─── SELECTED EXCERPT ───

After the water stop I fell behind Anne, Geoff and Tim and even Dave and Andrea, and continued onto the Yentna – which should have been the highway of the race. But same thing – not a single snowmachine had come through or was to be heard, and the trails were abysmal. To make things worse, my sled tipped over every two to three minutes, and i had to undo my harness to set it upright. I wanted to sit down and quit. Right there. Sometimes I would drag it on its side for a few hundred yards just to spite it, but the joke was on me anyways. I felt sorry for myself, and stupid at the same time.I was alone now, and my morale had become very low. I could no longer envision this being doable physically, I hated the thought of chasing cut-offs and the whole adventure did no longer feel fun, it feld infinitely tedious. I was on the stupid rivers on a course where I had been before, mere 25 miles straight line from Anchorage, there was no real danger (though that of course was not true – snow can cover up nasty overflow and cracks …), just tedium. I felt it was unfair, silly and stupid to push on the Susitna course for a few days just to time out anyways. My mind was in a very bad place. I finally took out my sat phone and called Jill: “I am not sure this is doable for me. I think maybe I should quit. My gear is not adequate. This could be dangerous.”. I had a compelling, rational reason to drop laid out for myself. Still, it felt good to talk to Jill, get her support. Despite all of this I knew I was not actually going to quit. Deciding to quit is a measure of last resort for me, a mental crutch that makes the task at hand more bearable. It allows me to more effectively break up the task into small pieces. I could always defer the quitting until later, the next checkpoint. If it’s one thing I’m good at it’s procrastination. That said, I wondered how I would recover from the physical exhaustion I felt at this point. After an eternity I reached Luce’s. They’re not a checkpoint, but open for business and a welcome stop to refuel and relax. Geoff, Tim, Anne were there, and a lot of bikers came in later including Pete Basinger and Jeff Oatley. I explained to Geoff and Tim that I probably shouldn’t continue on. They didn’t have much energy to argue. Everyone at Luce’s was shattered and tired, yet sort of giddy in disbelief at the slow progress we made.

─── LISTED ENTRIES ───

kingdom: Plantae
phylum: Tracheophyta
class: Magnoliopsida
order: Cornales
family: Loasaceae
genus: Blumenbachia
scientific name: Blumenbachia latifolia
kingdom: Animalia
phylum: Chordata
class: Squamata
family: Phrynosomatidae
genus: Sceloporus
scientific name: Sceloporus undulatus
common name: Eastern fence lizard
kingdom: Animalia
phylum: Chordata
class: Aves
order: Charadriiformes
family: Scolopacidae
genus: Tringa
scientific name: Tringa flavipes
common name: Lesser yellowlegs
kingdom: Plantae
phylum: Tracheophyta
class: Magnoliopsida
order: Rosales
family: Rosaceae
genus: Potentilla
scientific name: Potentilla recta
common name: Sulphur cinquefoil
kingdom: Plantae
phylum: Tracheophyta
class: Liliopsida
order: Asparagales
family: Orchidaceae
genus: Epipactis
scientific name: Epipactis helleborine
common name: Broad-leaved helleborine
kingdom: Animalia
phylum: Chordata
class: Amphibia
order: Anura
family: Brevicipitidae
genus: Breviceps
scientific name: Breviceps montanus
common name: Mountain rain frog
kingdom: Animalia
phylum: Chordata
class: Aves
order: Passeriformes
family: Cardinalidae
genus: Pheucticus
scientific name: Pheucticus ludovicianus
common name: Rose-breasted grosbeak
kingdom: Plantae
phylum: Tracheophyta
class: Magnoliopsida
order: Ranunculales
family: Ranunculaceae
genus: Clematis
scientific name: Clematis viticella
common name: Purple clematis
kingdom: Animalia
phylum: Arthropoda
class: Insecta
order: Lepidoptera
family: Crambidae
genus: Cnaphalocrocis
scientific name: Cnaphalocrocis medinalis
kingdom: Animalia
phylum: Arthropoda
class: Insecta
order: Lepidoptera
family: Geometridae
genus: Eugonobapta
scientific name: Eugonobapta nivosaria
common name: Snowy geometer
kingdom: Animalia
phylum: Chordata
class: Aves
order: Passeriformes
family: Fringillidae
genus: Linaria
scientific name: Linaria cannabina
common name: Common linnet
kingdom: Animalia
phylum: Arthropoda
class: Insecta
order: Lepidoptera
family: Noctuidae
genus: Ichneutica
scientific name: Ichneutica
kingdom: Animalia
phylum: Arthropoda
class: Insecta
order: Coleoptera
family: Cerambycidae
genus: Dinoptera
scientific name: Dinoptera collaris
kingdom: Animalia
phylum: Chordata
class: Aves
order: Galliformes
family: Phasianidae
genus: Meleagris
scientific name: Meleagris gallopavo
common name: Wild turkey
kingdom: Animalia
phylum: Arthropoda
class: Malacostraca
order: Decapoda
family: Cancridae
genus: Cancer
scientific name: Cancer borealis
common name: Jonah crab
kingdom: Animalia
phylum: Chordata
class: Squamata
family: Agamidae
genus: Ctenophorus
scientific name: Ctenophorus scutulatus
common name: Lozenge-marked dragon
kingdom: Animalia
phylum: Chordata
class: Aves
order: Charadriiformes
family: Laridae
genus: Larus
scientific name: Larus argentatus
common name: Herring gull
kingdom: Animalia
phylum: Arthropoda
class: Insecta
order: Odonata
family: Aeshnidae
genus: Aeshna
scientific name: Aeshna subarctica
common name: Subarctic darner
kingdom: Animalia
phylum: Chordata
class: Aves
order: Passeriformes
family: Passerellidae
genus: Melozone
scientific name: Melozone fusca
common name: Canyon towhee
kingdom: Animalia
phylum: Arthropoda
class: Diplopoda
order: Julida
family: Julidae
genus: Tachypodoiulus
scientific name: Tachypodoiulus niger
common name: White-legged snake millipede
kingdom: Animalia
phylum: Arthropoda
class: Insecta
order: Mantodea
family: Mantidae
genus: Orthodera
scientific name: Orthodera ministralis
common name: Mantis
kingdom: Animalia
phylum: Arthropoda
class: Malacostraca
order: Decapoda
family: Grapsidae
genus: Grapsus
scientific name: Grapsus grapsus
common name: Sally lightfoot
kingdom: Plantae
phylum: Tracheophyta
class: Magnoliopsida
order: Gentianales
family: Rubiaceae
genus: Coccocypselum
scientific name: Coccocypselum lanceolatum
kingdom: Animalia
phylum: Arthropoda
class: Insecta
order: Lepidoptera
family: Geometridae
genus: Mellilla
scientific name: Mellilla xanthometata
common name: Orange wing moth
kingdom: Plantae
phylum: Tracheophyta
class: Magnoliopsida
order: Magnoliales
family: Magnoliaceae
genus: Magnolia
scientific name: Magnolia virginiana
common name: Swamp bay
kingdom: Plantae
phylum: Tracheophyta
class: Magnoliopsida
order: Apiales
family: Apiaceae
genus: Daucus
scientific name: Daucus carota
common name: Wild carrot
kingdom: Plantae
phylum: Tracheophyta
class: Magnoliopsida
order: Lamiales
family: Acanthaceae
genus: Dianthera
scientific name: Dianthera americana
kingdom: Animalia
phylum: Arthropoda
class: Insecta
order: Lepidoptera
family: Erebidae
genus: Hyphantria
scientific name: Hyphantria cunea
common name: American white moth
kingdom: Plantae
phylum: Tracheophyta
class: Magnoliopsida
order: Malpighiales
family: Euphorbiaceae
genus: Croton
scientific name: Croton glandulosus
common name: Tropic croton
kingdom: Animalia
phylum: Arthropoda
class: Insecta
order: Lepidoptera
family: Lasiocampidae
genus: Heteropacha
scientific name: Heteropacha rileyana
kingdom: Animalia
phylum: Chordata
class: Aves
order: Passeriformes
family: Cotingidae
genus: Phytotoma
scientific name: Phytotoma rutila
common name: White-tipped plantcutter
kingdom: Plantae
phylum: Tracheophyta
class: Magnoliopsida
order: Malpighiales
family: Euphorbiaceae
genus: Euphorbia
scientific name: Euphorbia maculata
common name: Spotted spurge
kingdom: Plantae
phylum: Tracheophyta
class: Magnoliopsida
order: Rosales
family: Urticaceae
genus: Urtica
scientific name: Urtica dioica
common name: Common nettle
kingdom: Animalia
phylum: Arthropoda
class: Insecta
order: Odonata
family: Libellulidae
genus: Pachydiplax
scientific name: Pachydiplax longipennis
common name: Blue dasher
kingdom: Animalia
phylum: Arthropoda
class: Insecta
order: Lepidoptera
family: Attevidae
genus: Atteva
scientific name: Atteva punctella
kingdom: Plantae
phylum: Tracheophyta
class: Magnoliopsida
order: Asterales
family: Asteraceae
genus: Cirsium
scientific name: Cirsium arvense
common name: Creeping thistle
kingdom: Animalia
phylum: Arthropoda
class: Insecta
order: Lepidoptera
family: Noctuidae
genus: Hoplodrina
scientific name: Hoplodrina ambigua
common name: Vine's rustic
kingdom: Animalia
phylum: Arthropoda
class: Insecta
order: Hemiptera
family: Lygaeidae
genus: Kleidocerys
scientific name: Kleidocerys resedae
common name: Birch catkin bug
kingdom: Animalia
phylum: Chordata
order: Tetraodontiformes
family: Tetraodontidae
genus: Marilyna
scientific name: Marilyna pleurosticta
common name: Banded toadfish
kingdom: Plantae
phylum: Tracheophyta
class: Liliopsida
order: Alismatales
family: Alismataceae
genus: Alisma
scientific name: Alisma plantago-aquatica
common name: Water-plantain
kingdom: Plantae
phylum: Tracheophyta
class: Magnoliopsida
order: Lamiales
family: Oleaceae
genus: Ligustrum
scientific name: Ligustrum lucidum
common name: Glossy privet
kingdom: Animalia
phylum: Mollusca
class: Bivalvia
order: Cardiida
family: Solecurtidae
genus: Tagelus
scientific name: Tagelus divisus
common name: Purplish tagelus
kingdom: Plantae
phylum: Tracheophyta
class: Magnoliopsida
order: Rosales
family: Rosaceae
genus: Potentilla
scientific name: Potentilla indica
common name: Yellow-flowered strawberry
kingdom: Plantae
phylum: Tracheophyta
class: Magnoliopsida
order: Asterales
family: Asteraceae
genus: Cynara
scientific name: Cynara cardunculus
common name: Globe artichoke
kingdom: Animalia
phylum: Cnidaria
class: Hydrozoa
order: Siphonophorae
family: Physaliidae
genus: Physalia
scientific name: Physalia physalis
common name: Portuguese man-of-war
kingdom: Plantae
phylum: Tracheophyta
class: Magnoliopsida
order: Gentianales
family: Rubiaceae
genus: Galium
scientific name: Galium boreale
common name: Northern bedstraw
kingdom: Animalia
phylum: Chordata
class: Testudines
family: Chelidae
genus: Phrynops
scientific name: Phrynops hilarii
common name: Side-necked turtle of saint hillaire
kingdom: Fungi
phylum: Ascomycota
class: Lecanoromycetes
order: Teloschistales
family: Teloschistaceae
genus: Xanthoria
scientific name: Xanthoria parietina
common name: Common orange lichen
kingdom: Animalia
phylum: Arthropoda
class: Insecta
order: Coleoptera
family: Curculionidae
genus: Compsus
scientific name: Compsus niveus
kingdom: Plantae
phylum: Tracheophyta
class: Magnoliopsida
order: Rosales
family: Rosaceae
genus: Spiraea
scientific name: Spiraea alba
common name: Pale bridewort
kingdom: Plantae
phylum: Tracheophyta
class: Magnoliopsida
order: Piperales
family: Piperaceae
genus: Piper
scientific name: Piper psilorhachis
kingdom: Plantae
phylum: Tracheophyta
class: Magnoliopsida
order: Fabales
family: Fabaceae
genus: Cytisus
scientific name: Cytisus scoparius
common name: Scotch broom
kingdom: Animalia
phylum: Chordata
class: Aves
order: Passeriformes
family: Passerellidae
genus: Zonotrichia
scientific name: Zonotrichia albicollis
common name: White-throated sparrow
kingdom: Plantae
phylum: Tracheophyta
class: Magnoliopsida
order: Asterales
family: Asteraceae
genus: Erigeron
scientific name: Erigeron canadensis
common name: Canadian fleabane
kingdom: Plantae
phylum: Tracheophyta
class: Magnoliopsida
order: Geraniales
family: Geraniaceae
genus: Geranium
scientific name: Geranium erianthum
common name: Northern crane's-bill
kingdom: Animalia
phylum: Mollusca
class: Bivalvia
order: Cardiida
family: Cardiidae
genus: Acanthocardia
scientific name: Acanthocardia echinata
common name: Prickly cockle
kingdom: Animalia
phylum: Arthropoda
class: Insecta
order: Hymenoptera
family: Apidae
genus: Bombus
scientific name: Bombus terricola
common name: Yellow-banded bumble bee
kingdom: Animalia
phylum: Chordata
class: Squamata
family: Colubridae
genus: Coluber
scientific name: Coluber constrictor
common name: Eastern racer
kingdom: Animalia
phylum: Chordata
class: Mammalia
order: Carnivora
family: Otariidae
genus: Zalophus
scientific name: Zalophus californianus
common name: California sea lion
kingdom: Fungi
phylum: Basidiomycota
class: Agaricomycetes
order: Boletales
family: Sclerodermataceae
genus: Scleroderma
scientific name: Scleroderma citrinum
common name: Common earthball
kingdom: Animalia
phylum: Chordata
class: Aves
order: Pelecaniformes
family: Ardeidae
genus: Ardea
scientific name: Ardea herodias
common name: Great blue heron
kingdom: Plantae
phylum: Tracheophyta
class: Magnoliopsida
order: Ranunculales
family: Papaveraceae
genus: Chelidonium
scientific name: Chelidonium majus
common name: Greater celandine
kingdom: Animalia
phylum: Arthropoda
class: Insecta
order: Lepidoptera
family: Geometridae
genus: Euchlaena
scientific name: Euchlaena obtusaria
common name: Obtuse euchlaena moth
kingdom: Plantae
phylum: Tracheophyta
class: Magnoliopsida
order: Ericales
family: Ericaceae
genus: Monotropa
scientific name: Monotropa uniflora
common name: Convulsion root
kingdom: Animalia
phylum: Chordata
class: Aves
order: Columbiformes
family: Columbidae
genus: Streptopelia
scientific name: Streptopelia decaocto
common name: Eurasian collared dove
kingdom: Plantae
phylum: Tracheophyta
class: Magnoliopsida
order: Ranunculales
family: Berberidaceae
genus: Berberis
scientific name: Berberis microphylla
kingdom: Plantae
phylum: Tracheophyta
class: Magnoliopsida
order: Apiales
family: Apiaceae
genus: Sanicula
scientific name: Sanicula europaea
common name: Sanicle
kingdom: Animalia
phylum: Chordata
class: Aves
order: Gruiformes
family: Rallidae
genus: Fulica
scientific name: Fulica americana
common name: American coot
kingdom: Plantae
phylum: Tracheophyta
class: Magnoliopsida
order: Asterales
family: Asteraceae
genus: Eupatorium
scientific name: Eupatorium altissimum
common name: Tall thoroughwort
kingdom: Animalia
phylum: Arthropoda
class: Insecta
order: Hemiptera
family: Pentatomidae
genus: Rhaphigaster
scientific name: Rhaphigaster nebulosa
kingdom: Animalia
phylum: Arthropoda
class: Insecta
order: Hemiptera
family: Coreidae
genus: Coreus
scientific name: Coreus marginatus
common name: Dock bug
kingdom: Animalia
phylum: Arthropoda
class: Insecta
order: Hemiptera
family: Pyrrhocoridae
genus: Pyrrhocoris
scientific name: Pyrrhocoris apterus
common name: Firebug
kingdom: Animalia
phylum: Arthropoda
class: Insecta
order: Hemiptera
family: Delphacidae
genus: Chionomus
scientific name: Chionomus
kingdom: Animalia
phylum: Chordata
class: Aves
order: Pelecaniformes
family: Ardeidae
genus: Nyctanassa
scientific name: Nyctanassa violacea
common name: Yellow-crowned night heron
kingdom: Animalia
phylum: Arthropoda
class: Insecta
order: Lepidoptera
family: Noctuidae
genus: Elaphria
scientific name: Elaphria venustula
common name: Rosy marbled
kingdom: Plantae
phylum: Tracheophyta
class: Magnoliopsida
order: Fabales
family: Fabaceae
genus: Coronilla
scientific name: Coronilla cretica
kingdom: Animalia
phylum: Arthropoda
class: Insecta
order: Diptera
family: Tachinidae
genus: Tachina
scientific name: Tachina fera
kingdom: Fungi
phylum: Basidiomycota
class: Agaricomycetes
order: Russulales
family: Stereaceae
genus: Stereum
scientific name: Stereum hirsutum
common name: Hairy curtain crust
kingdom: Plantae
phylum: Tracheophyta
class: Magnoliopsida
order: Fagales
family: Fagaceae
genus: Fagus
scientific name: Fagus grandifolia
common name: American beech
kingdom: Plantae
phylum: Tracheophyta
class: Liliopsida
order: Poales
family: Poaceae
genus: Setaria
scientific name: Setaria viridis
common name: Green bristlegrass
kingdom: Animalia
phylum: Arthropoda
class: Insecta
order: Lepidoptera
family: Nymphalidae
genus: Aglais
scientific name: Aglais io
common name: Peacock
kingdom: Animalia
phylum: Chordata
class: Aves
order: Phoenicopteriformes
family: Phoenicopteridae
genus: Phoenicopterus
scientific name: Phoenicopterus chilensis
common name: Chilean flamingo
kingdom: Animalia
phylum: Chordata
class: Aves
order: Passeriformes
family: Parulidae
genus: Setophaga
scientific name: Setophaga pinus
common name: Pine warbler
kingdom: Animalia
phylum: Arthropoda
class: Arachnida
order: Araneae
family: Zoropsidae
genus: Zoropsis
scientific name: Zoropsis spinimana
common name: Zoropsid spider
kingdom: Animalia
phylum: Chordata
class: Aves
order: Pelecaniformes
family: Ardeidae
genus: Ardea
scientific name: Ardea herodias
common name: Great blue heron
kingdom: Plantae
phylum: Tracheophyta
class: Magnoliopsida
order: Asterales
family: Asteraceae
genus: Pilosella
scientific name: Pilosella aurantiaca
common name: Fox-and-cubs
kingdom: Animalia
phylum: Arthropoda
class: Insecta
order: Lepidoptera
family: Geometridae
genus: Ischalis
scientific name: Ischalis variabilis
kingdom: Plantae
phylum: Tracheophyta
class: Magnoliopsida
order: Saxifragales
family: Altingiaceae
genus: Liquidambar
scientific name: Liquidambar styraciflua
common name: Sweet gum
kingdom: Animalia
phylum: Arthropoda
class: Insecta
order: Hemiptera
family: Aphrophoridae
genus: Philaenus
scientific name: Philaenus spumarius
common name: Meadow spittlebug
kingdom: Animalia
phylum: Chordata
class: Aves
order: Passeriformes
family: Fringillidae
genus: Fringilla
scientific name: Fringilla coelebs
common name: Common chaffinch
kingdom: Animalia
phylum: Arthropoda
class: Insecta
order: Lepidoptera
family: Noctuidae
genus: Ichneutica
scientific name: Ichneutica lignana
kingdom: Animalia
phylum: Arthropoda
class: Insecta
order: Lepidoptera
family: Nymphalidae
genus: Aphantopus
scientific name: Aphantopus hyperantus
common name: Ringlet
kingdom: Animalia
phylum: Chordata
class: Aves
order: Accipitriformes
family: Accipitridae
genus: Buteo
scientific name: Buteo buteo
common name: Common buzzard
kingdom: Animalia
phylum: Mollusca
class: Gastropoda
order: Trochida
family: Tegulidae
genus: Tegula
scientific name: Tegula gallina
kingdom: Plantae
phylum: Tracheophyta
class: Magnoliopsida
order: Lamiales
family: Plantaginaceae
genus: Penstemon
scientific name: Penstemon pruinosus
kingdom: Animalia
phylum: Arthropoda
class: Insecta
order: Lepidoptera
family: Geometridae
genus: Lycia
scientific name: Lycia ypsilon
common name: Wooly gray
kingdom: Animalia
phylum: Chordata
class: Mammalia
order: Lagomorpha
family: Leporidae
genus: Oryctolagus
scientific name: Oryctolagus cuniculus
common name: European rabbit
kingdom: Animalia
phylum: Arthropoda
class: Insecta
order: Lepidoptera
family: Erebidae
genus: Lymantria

───

TASK GOAL — Continue the first-person account of the winter race along the Yentna, picking up after the last sentence about the tired group at Luce's.

IN RESPONSE —
Beautiful scenery, bad trails. En route to Skwentna.
After lots of food, I felt somewhat refreshed. I left with Shawn into the darkness – we planned to make it to Yentna, the first checkpoint, and then sleep a bit.The trails had seen some snowmachine traffic now, but were still pretty soft. I soon learned that for a snowmachine to make a good trail you need time and cold temperatures, optimally below 10F – so the trail can “set up”. Otherwise it’s a powdery mess, uneven and awkward to walk on – which is what we still faced. After an initial 1.5 mile detour (oops, but the trail was sooo nice), we were on the way to the station. I pulled a bit ahead of Shawn, and reached Yentna, which was considerably farther than I remembered, at 10pm. Yentna station is homey, but due to the fact that everyone was there at the same time – bikers and runners – quite miserable and cramped. Additionally the upstairs sleeping rooms were very hot approaching sauna status, yielding again little sleep.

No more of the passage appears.